Grange first realized stardom when college football exceeded the professional game in popularity. In its infancy, the NFL had an uncertain future until Grange and others helped establish a foundation. Grange’s grueling post-college barnstorming tour across the country was unwelcome by his loved college coach, Illinois’ Robert Zuppke.
After Grange’s final collegiate game, Zuppke sat with Grange for an extended cab ride in Columbus, Ohio. “Keep away from professionalism and you’ll be another Walter Camp. Football isn’t a game to play for money,” Zuppke told Grange.
Grange’s reply: “You get paid for coaching, Zup, why should it be wrong for me to get paid for playing.” Grange considered Zuppke the greatest coach in the game. But Grange’s decision was made to continue his passion for football. “I wonder what Zuppke would do if somebody came along and offered him many thousands of dollars to go elsewhere and coach,” Grange said. “Suppose he were offered $20,000, as I have been guaranteed for one game in Florida. Would he turn that down to stick at Illinois?
“I’m not so dumb as a lot of people think I am. I not being fleeced by any promoter or going into anything with my eyes shut. I know just what I am doing, what I am getting, and what everyone else is getting. They are not playing me for a sucker, in any way at all. I am satisfied with the arrangement I have made, and I don’t see why anyone else should be worried about it.”

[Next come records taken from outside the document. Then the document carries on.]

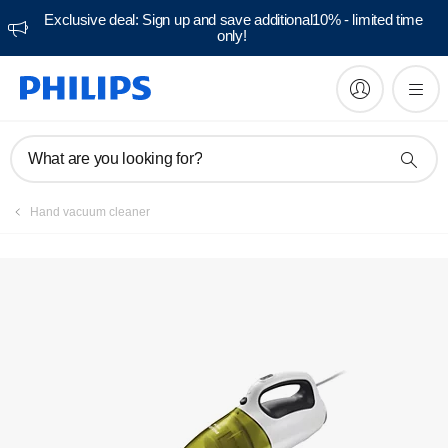
Exclusive deal: Sign up and save additional10% - limited time
only!
Manuals & documentation
What are you looking for?
Hand vacuum cleaner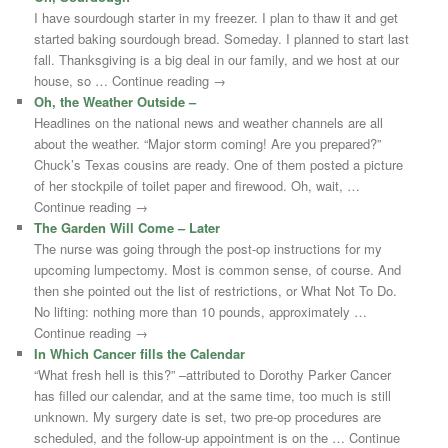
I have sourdough starter in my freezer. I plan to thaw it and get
started baking sourdough bread. Someday. I planned to start last
fall. Thanksgiving is a big deal in our family, and we host at our
house, so … Continue reading →
Oh, the Weather Outside –
Headlines on the national news and weather channels are all
about the weather. “Major storm coming! Are you prepared?”
Chuck’s Texas cousins are ready. One of them posted a picture
of her stockpile of toilet paper and firewood. Oh, wait, …
Continue reading →
The Garden Will Come – Later
The nurse was going through the post-op instructions for my
upcoming lumpectomy. Most is common sense, of course. And
then she pointed out the list of restrictions, or What Not To Do.
No lifting: nothing more than 10 pounds, approximately …
Continue reading →
In Which Cancer fills the Calendar
“What fresh hell is this?” –attributed to Dorothy Parker Cancer
has filled our calendar, and at the same time, too much is still
unknown. My surgery date is set, two pre-op procedures are
scheduled, and the follow-up appointment is on the … Continue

This was 1925. Known as the Galloping Ghost, Grange left Illinois in the late fall immediately after a stardom-filled college career for a series of games across the country in which his nationally recognized celebrity status was the cornerstone. The tour capitalized on Grange’s role as a football player while putting in place groundwork for other future opportunities, such as public speaking, movies, publishing articles, broadcasting and business. These career opportunities for athletes are taken for granted today.

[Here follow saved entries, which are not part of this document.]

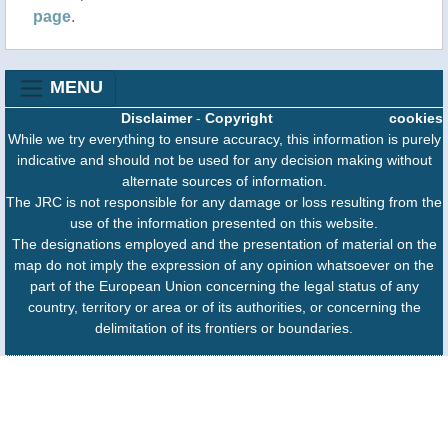
page
.
Area (LPA) is being monitored inside the Philippine
Area of Responsibility (PAR), in addition to
Typhoon Francisco. “As of 2:00 PM, 22 June 2026,
MENU
the Typhoon....
Disclaimer
-
Copyright
cookies
While we try everything to ensure accuracy, this information is purely
indicative and should not be used for any decision making without
alternate sources of information.
The JRC is not responsible for any damage or loss resulting from the
use of the information presented on this website.
The designations employed and the presentation of material on the
map do not imply the expression of any opinion whatsoever on the
part of the European Union concerning the legal status of any
country, territory or area or of its authorities, or concerning the
delimitation of its frontiers or boundaries.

Before the barnstorming tour, Grange returned to Champaign for the Illini football banquet. Said Grange of playing in the NFL: “That can’t compare with the pleasure of three years under coach Zuppke.”
The coach followed Grange to the microphone: “Remember, Harold, I have no fight with professional football, and if you choose to enter it, that is your business. But Grange is green, greener than when he first came here to Illinois. He must watch out for persons who will try to make their own fortunes out of his tact and his talent.
“Suppose he does get $60,000 for his professional football services? Will he be able to guard that from those who will seek to take it away from him? Wouldn’t he be better off, in the long run, if he took up some additional business and profited by it? He must remember that old saying of ‘easy come, easy go.’ But above all, he must be careful of his companions, his associates. He must not fall into the hands of yes men who are eager to use him for their own advantages.
“The Grange we know, and the Grange we have watched for three years, is a myth. As time goes by, those runs of his will grow in length with the telling. And soon they will be forgotten. Grange will pass on. He will be forgotten. I tell you that no other $100,000 player is going to be on one of my teams.”
Grange didn’t last in the audience through Zuppke’s message. He left for a career that put in place the foundation for modern football. The book follows the ups and downs of that journey, along with the relationships Grange had with his family, coaches like Zuppke and George Halas, business partners and other associates. Ultimately, the repaired relationship with Zuppke resulted in Grange writing a biography of his coach.
The Willis book unpacks other important relationships. When Grange’s father, a retired police chief in Wheaton, wasn’t awarded a pension, a bitter Grange promised never to return to his roots. That changed in 1974 when Grange, living in Florida, returned to Champaign for the 50th anniversary of his most famous game in which he scored six touchdowns in a 39-14 Illinois win over Michigan. The publisher of the Wheaton newspaper met with Grange in a hotel room. The publisher convinced Grange to return to Wheaton for a multi-day event. Four years later, Grange’s Wheaton homecoming became an enduring memory for many that cemented Grange’s place in Wheaton lore.
Born in Pennsylvania, Grange moved to Wheaton with his widowed father. Aside from the pension issue, Grange’s relationship with Wheaton is positive. The Grange summer routine was to work on an ice truck to earn money while physically preparing for football, earning him the nickname the Wheaton Iceman. After Grange and Wheaton repaired their relationship, Grange’s widow later kept the communication alive.
The book takes an important look back to a turning point for football led by Grange while raising important issues that remain relevant. It also helps people like me appreciate contributions of a fellow Illinoisan who was both humble yet determined.